━━ SUPPLIED ENTRIES ━━

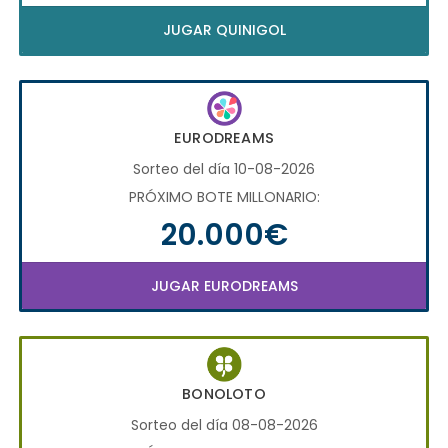
JUGAR QUINIGOL
EURODREAMS
Sorteo del día 10-08-2026
PRÓXIMO BOTE MILLONARIO:
20.000€
JUGAR EURODREAMS
BONOLOTO
Sorteo del día 08-08-2026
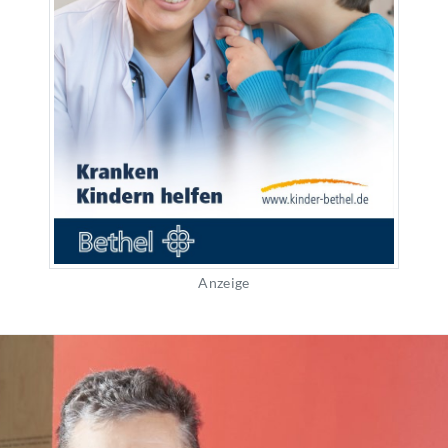
Anzeige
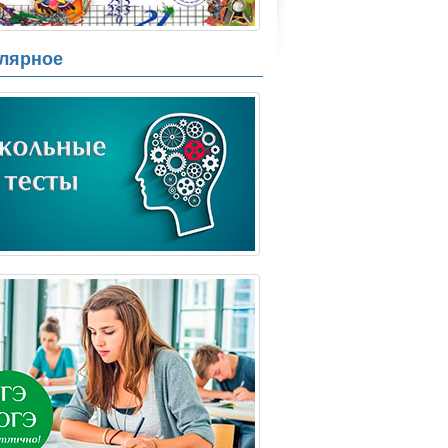
лярное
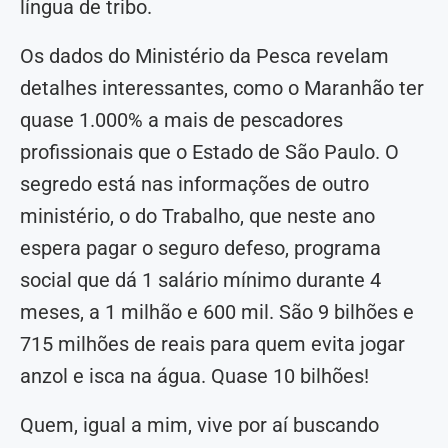
língua de tribo.
Os dados do Ministério da Pesca revelam
detalhes interessantes, como o Maranhão ter
quase 1.000% a mais de pescadores
profissionais que o Estado de São Paulo. O
segredo está nas informações de outro
ministério, o do Trabalho, que neste ano
espera pagar o seguro defeso, programa
social que dá 1 salário mínimo durante 4
meses, a 1 milhão e 600 mil. São 9 bilhões e
715 milhões de reais para quem evita jogar
anzol e isca na água. Quase 10 bilhões!
Quem, igual a mim, vive por aí buscando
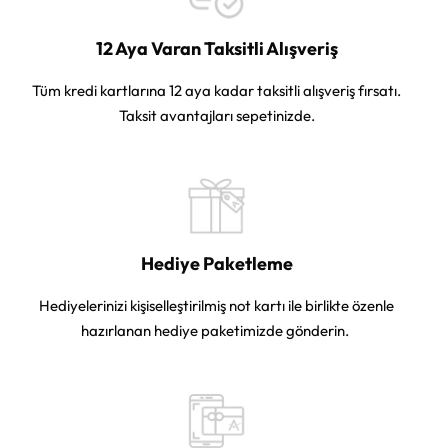
12 Aya Varan Taksitli Alışveriş
Tüm kredi kartlarına 12 aya kadar taksitli alışveriş fırsatı.
Taksit avantajları sepetinizde.
Hediye Paketleme
Hediyelerinizi kişiselleştirilmiş not kartı ile birlikte özenle
hazırlanan hediye paketimizde gönderin.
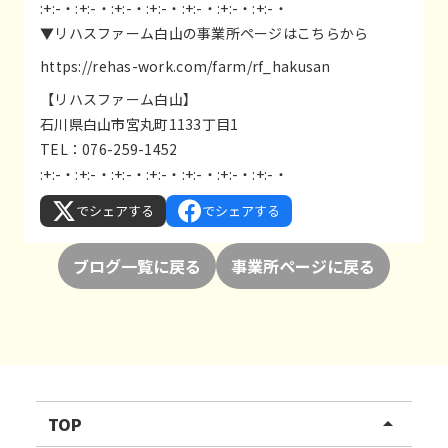
:+:-・:+:-・:+:-・:+:-・:+:-・:+:-・:+:-・
▼リハスファーム白山の事業所ページはこちらから
https://rehas-work.com/farm/rf_hakusan
【リハスファーム白山】
石川県白山市宮丸町1133丁目1
TEL：076-259-1452
:+:-・:+:-・:+:-・:+:-・:+:-・:+:-・:+:-・
でシェアする
でシェアする
ブログ一覧に戻る
事業所ページに戻る
TOP
arrow_drop_up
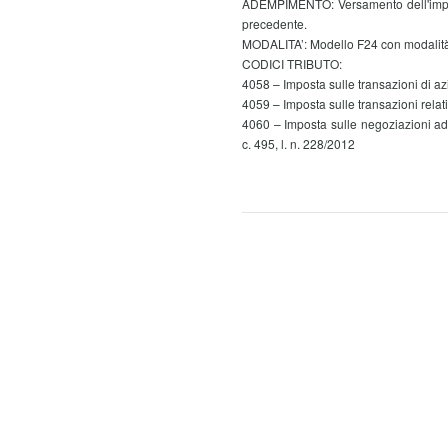
ADEMPIMENTO: Versamento dell'imposta
precedente.
MODALITA’: Modello F24 con modalità
CODICI TRIBUTO:
4058 – Imposta sulle transazioni di azion
4059 – Imposta sulle transazioni relativ
4060 – Imposta sulle negoziazioni ad a
c. 495, l. n. 228/2012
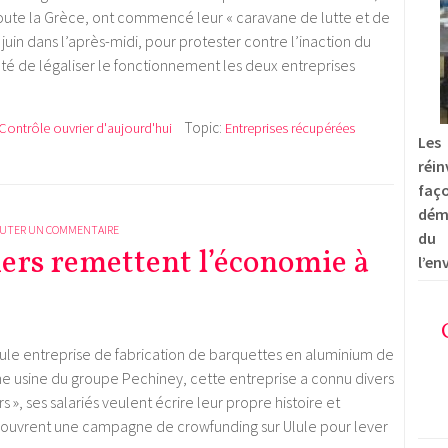
oute la Grèce, ont commencé leur « caravane de lutte et de
 juin dans l’après-midi, pour protester contre l’inaction du
é de légaliser le fonctionnement les deux entreprises
Topic:
 Contrôle ouvrier d'aujourd'hui
Entreprises récupérées
Les
réin
fa
dém
UTER UN COMMENTAIRE
du
iers remettent l’économie à
l’en
eule entreprise de fabrication de barquettes en aluminium de
nne usine du groupe Pechiney, cette entreprise a connu divers
 », ses salariés veulent écrire leur propre histoire et
ls ouvrent une campagne de crowfunding sur Ulule pour lever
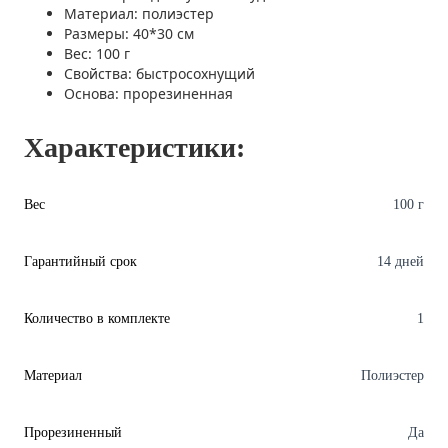
Материал: полиэстер
Размеры: 40*30 см
Вес: 100 г
Свойства: быстросохнущий
Основа: прорезиненная
Характеристики:
Вес
100 г
Гарантийный срок
14 дней
Количество в комплекте
1
Материал
Полиэстер
Прорезиненный
Да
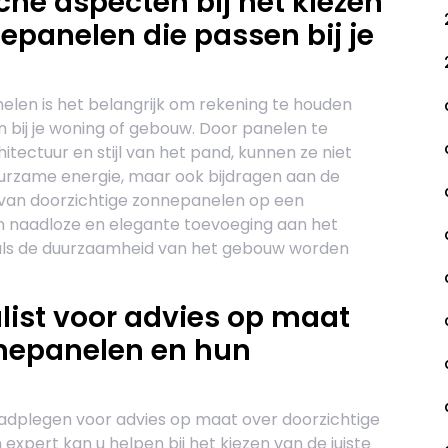
he aspecten bij het kiezen
epanelen die passen bij je
nelen is het belangrijk om rekening te houden
 bij je woning of gebouw. Door panelen te
tectuur en stijl van het pand, kunnen ze niet
uurzame energie, maar ook bijdragen aan de
en van doorzichtige zonnepanelen op een
 naadloze en elegante toevoeging aan het
als de duurzaamheid van het gebouw worden
list voor advies op maat
nnepanelen en hun
aadplegen voor advies op maat over doorzichtige
xpert kan u helpen bij het kiezen van de juiste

━━━

Whenever a line of the data includes "maat", copy that line.

list voor advies op maat
aadplegen voor advies op maat over doorzichtige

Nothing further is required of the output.